Although COVID-19’s negative effects present “substantial” concerns about the company’s future, Capital Senior Living executives said Thursday that the company’s turnaround strategy creates “a path to long-term value.”
In a press release issued before the company’s first-quarter earnings call, Capital announced that the pandemic’s negative impacts on occupancy, revenues and expenses “raise substantial doubt about the company’s ability to continue as a going concern.” Accounting standards required the disclosure.
During the call, Capital President and CEO Kimberly S. Lody admitted that the coronavirus pandemic’s negative effect on the U.S. economy and the company’s financial results likely will continue for the next several months, but she said the company “delivered improving first-quarter results that highlight progress the company is making to stabilize operations, strengthen our financial foundation and execute our turnaround strategy.” That strategy first was announced in early 2019.
Chief Operating Officer Brandon Ribar said the Dallas-based company invested more than $2 million between March and May to support and acknowledge frontline employees, furnish the appropriate personal protective equipment, and provide a clean and safe environment for employees and residents.
“The company spent more than twice the monthly average on medical, nursing and food supplies,” he said. “We expect that to continue through the second quarter as our communities continue with fully mounted caregiving protocols, in-unit dining and additional safeguards to protect our residents.”
Carey Hendrickson, executive vice president and chief financial officer, said the company was able to offset most of its COVID-19 expenses in April by implementing reduced spending on nonessential supplies, travel and other discretionary items, as well as suspending all non-critical capital expenditures.
Lody also indicated that the company’s board of directors waived its fees and has been deferring compensation since November. She said the board is taking no cash compensation and did not receive any stock award grants this year.

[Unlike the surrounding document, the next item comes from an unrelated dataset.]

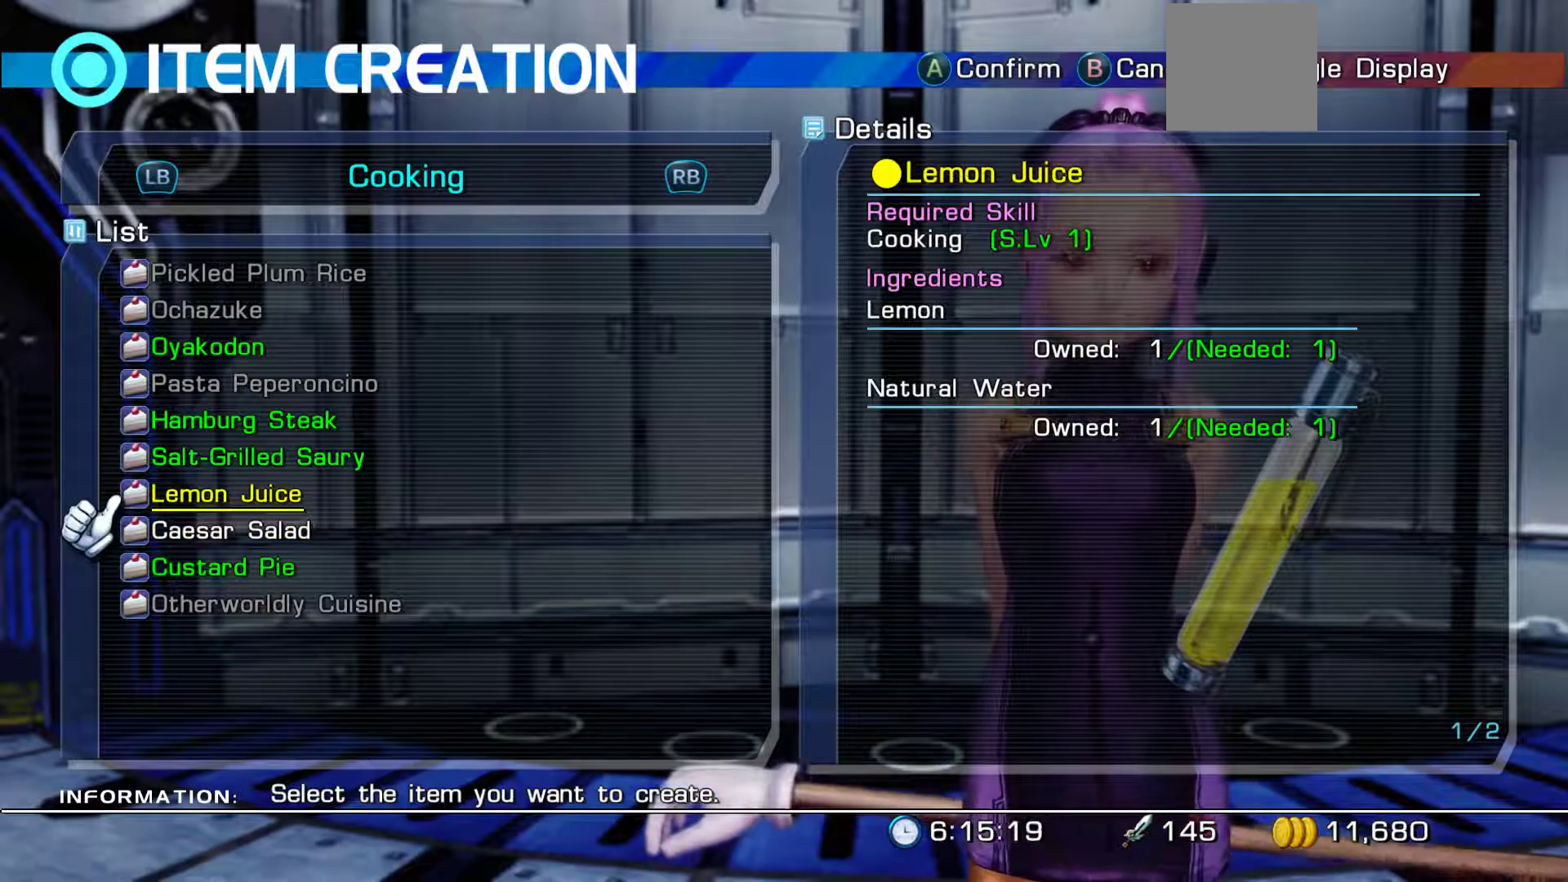
{"dt_ms": 500, "buttons": [], "left_stick": "center", "right_stick": "center", "events": [[250, "DPAD_DOWN", "down"], [417, "DPAD_DOWN", "up"]]}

In March, Capital established seven regional supply hubs throughout the country to ensure that its communities had quick access to PPE beyond on-site stock, if needed.
“We are very solid in our supplies on personal protective equipment and sterilization,” Lody said. “We are solidly stocked, so we don’t expect tremendous incremental exposure on those items.
As of April 30, 136 residents — just more than 1% of residents in Capital communities — tested positive for COVID-19. Twelve communities, or less than 10% of the portfolio, were affected.
Restrictions on visitors to its senior living communities resulted in a significant reduction in the numbers of leads and tours across the board. Capital experienced a more than 40% drop in leads and tours and a 55% drop in overall move-ins in April, whereas move-outs remained at consistent levels.
Consolidated occupancy decreased from 79.8% in March to 78.7% in April, and revenue decreased $500,000 in that time. Ribar said he expects it will be another 30 to 60 days before communities begin implementing reopening protocols, but he said he is optimistic that lead and tour levels will continue to improve.
Employee turnover continues to trend favorably in the first first quarter, with a 10% decline year over year, he said.
“Given the national employment landscape and the significant increase in candidate flow our communities experience, we are optimistic this trend will continue and also allow CSL to recruit talent from adjacent industries,” Ribar said, adding that employee labor costs increased 5.9% compared with last year, mostly due to unusually low labor costs in the first quarter of 2019.
Leadership stability continues to be strong, with 91% of community executive directors retained through the first quarter and combined turnover in key leadership roles in its communities decreasing by 8%, Ribar said.
“Our financial performance in the first quarter of 2020 was in line with or slightly better than our expectations, and we made continuing progress in our transformation,” Hendrickson said. “While the current environment is challenging, we’re confident the steps taken over the past 15 months will improve our financial position and create a path to long-term value.”